Выбрать главу

Платон, по преданию, тоже мечтал в юности о славе трагического поэта, пока встреча с Сократом не открыла другого направления его призванию. Фигуру Сократа, легендарного чудаковатого мудреца, не оставившего письменных памятников своих философических занятий, античная традиция тоже ставила в ряд аттических лириков и трагиков. Лирические опыты Сократа связывали с жанром пеана, что же касается трагедии, то дельфийский оракул присудил ему победу в состязании с Софоклом и Еврипидом, так сказать, honoris causa, без представления сочинений.
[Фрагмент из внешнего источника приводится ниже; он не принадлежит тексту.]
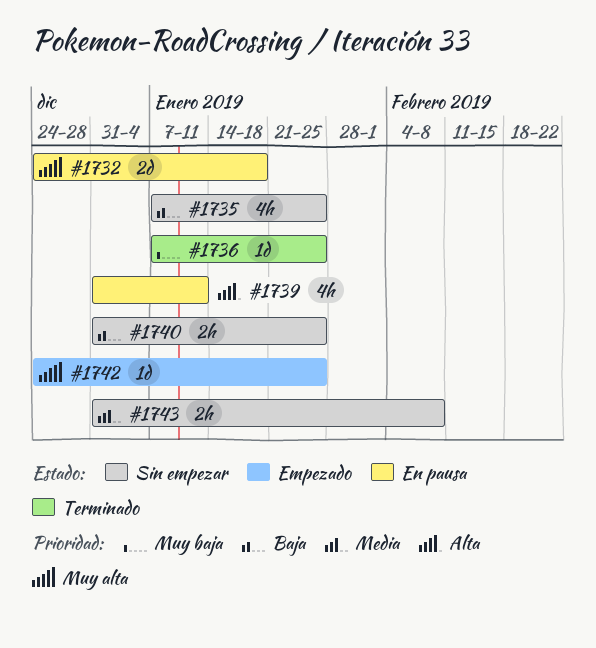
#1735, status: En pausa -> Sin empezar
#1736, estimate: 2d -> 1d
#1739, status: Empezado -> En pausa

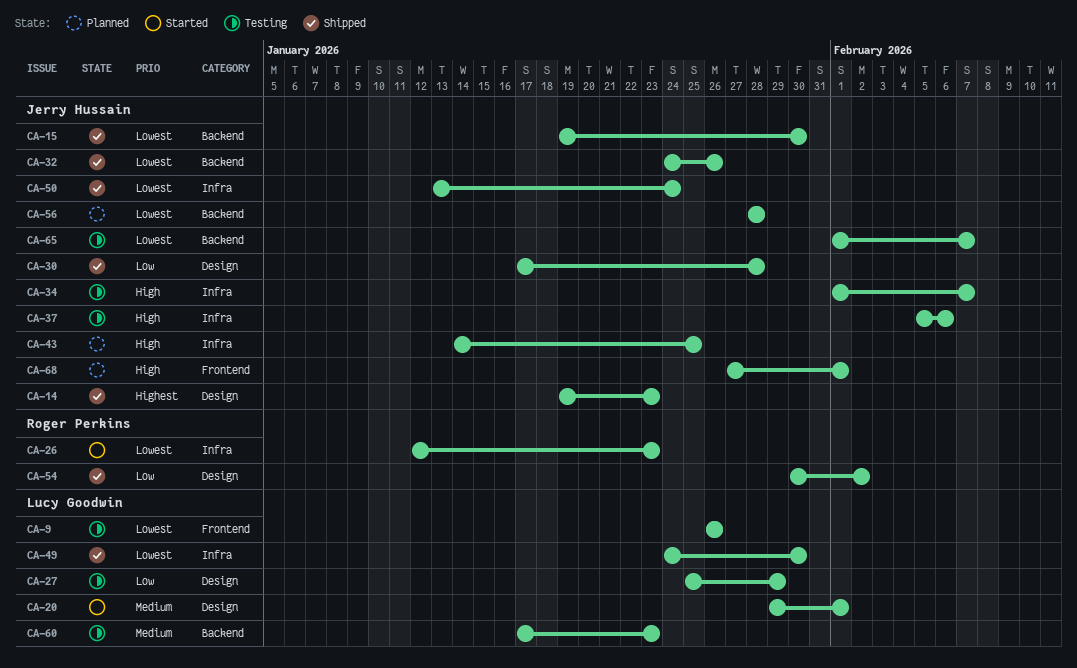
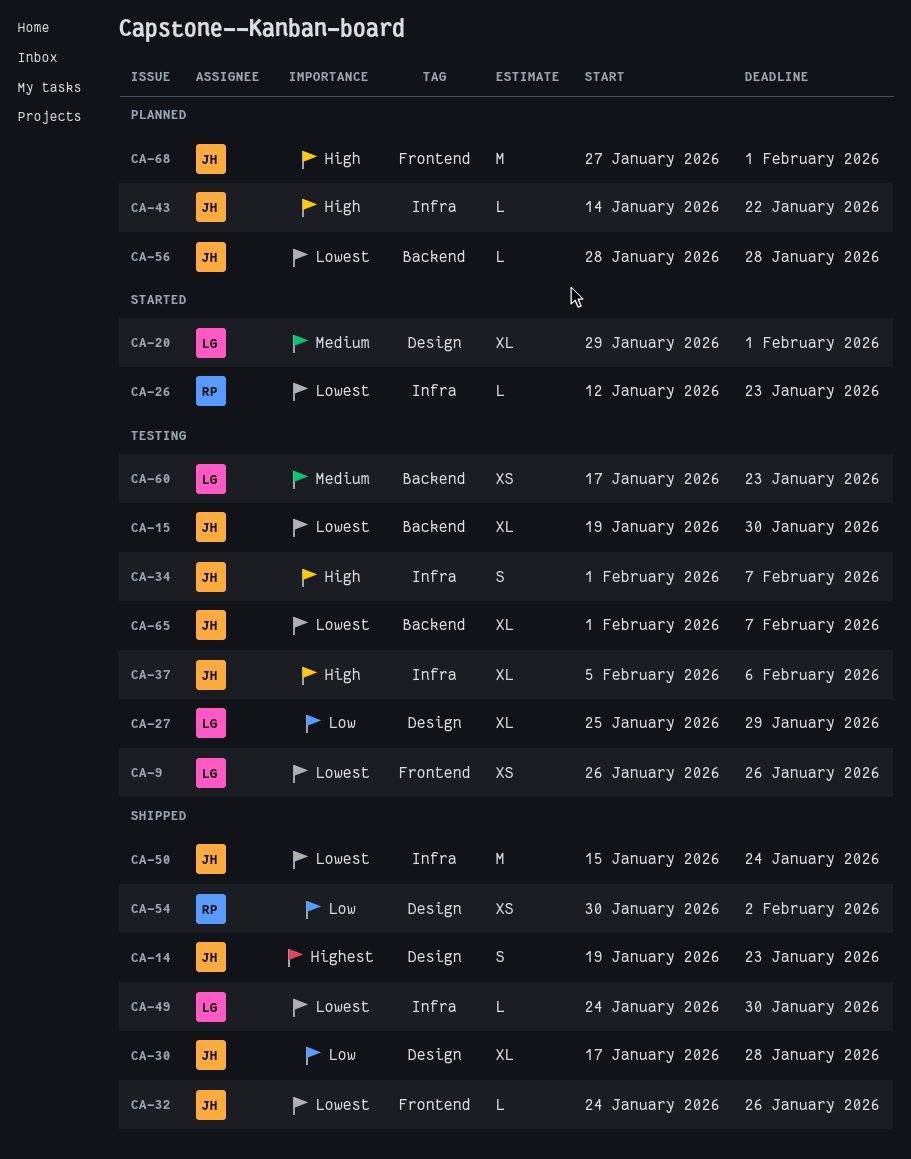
CA-15, status: Shipped -> Testing
CA-32, label: Backend -> Frontend
CA-43, due: Jan 25 -> Jan 22
CA-50, start: Jan 13 -> Jan 15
В Платоновой «Апологии Сократа» упоминается, что один из его почитателей вопросил в Дельфах, есть ли на свете кто-нибудь мудрее Сократа, и пифия ответила, что нет никого (21А). В древности как изречение оракула ходил такой стишок:

Софокл — мудрец, да Еврипид мудрей его,

Но всех мужей Сократ превыше мудростью.

Какие же черты благочестивой мудрости — софии, накапливаясь и возрастая от Софокла к Еврипиду и Сократу, дали повод дельфийскому владыке для проведения такой градации? Сам Сократ, польщенный божественным избранием, толковал ответ пифии в том смысле, что из всех мудрецов он один вполне искренне понимает тщету человеческих познаний, он «знает, что ничего не знает», тогда как другие не знают даже и о своем незнании, да и не желают знать. Правда, и Софокл и Еврипид достаточно красноречиво свидетельствовали своими драмами, что и они этому «знанию незнания» не чужды. Бесконечно перетолкованный «Эдип» имеет еще и такое толкование: вера в божественный оракул, а не рациональные соображения пусть даже безупречного мужа спасут его самого и народ. Ведь что узнаёт Эдип в своем трагическом узнавании и чем он так потрясен? Что он убил отца, что вступил в нечестивейший брак с матерью? — А разве не знал он этого с самого начала? Разве не к этому вела его судьба? Разве не этого должен был ждать он каждую минуту? Страшная весть могла бы принести ему своего рода облегчение: больше нечего ждать и нечего бояться, свершилась судьба, исполнилось божественное предвещание, — можно с чистой душой отправляться в Колон и вместе с мученическим венцом принять венец благодетеля страны своего погребения. Ведь не напрасно Эдип выведен не запальчивым авантюристом, а мужем высочайших достоинств, отцом народа — разумеется, он не совершал своих ужасных преступлений, он их «претерпевал», и в этом «Эдип-царь» и «Эдип в Колопе» не расходятся друг с другом.

Преступление Эдипа иное. С чистыми помыслами и благородными намерениями он стремился избежать зла, готовый к самопожертвованию: он покинул дом, где он вырос, и тех, кого считал родителями, оставил наследный престол, обрек себя на лишения и превратности скитальческой жизни, он все разумно рассудил — он не знал только, что не знает самого себя, не знает даже того, кто он, каких родителей сын. Именно свое незнание постигает он в трагическом узнавании и этим открытием он до основания души потрясен. Вот где таилась его погибель, его неправда, его гордыпя. Тогда еще нужно было ослепить себя, когда ему стал известен божественный оракул. Он должен был не пытаться обойти или смягчить судьбу разумным и добродетельным поведением, а поверить оракулу, внять ему — ведь оракул не безнадежен: если Эдип будет хранить чистоту, не согрешив ни убийством, ни браком, он не нарушит оракула, но он и не совершит ужасных преступлений. Всего-то требовалось: чистоты и веры (в конечном счете всякое убийство — отцеубийство, всякий брак — инцест), а он понадеялся на разум. Ах, человек, хитер ты, ловок и умен, но слеп и не ведаешь своей слепоты. Таков и Креонт в «Антигоне», понадеявшийся на то, что знает себя как человека разумного и твердого, способного не дрогнуть перед неразумной женской чувствительностью, но он не знал себя. Семья наказала его за высокомерное презрение к самому простому, нерациональному, но изначальному в человеке — к его родственной привязанности, издревле почитавшейся священной, а разум не помог ему в тот миг, когда его очи прозрели: разум сделал свое дело и равнодушно удалился.